“That must have been before my time,” we love to say, as if we’re wheeling the person into an old folks home.
It’s always a disheartening experience. A poor guy is talking about some old television show or band with unbridled enthusiasm, lost in a nostalgic reverie about this thing he likes so much, and the younger person has no idea what he’s talking about. They stare like a confused dog turning their head back and forth, and remark, as if thrusting a dagger, “That must have been before my time.”
The guy falls backwards a few feet, and a single tear comes to his eye. “Oh,” he usually only manages to respond.
When uttered or received, the line is akin to a woman mentioning she has a boyfriend or a guy announcing he’s a cop. It creates a sudden distance between two people and establishes clear demarcations and limits. In this case, one has been established as the old person, and the other as the young person. They can never go back to their earlier innocence.
Where Young and Old Find Common Ground
Everyone does it. I’ve heard 20-year-olds say this to 30-year-olds, and I’ve heard people in their fifties say this to people in their sixties. Sometimes it’s obviously sarcastic and done with the overt intention of ballbusting, but other times, it’s totally sincere and underhanded and said with a cold expression on the face.
The phrase is inherently odd because plenty of things happened before our time: World War II, the Spanish Inquisition, Jazzercise, yarn–but we all don’t take pride in not knowing about those things. Perhaps it’s a little different with pop culture.
Every generation loves annihilating the collective cultural experience of the previous one while canonizing their own. We all need to believe that our window of time is the most important one. That’s why, every ten years, people love talking about how the world’s actually going to end during their lifetimes.
It’s not because they really believe that; it’s simply ego in thinking that such a monumental event would have to happen during their lifetimes. It won’t. The world is going to go on, and people will see many beautiful sunrises and Apple updates long after you’re dead. Sorry.
The Good Old Days
Youth both causes us to over-romanticize pop culture we experienced while we were thin and cute and trample over other culture we didn’t experience because the world hadn’t yet been graced by our presence.
I’ve both said “That must have been before my time” to others and had it said to me. Once I was discussing Godfather II and a friend muttered, “Haven’t seen it, it was before my time,” adding that great topper, “I didn’t grow up with it.”
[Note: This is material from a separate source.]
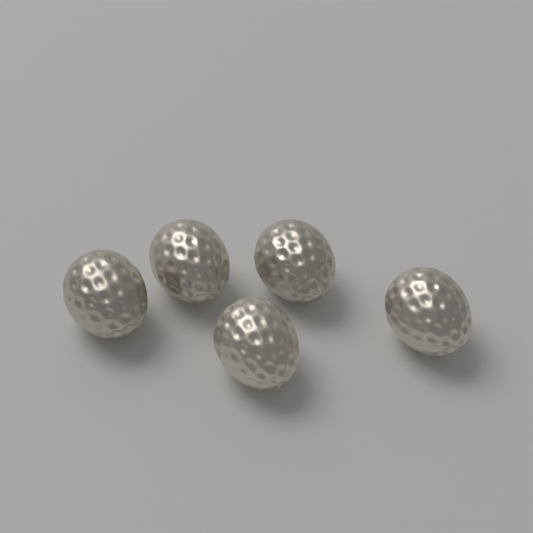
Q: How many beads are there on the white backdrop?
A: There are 5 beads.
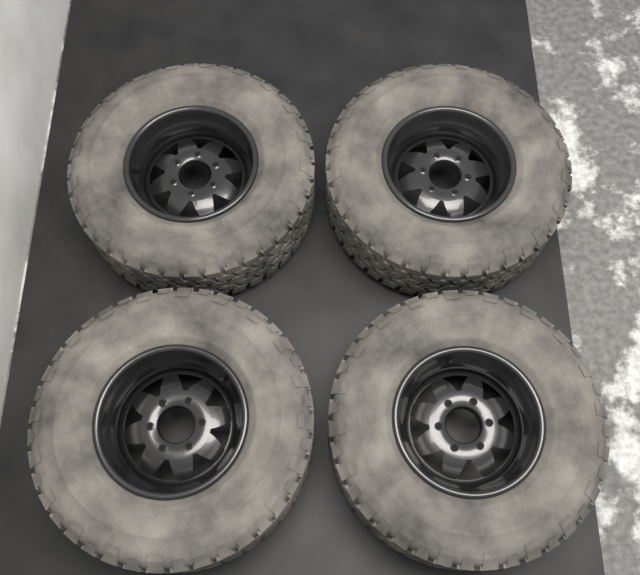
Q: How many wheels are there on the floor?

And I was like, “Yeah, I didn’t grow up with Godfather II either, but I have this ability to look things up that happened awhile ago.” Then I took him for a long boat ride and only I returned. He’d probably still be alive if he’d seen it.
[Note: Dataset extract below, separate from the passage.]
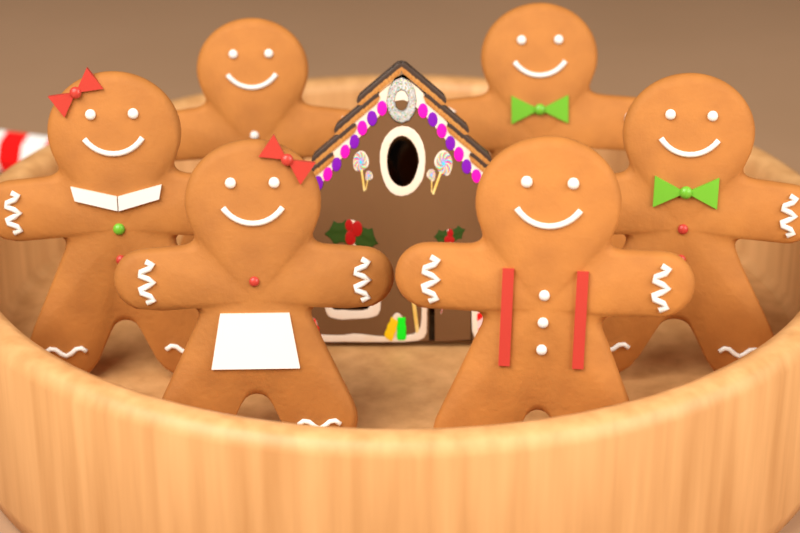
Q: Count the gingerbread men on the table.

You shouldn’t necessarily be proud of not knowing anything (for the most part), but don’t be too proud of obscure knowledge either, and understand that it’s silly to expect successive generations to relate emotionally to what you grew up with. Even if they do know the reference you just made, they’ll never quite care in the same manner.
This is all part of the reason I’m looking forward to the creation of perfect AI robots. They’ll never say something so cruel as “That was before my time.”
Instead, they’ll go, “I have the total knowledge of all human existence as recorded in the digital age, so yes mortal human, I did see that episode of Three’s Company.”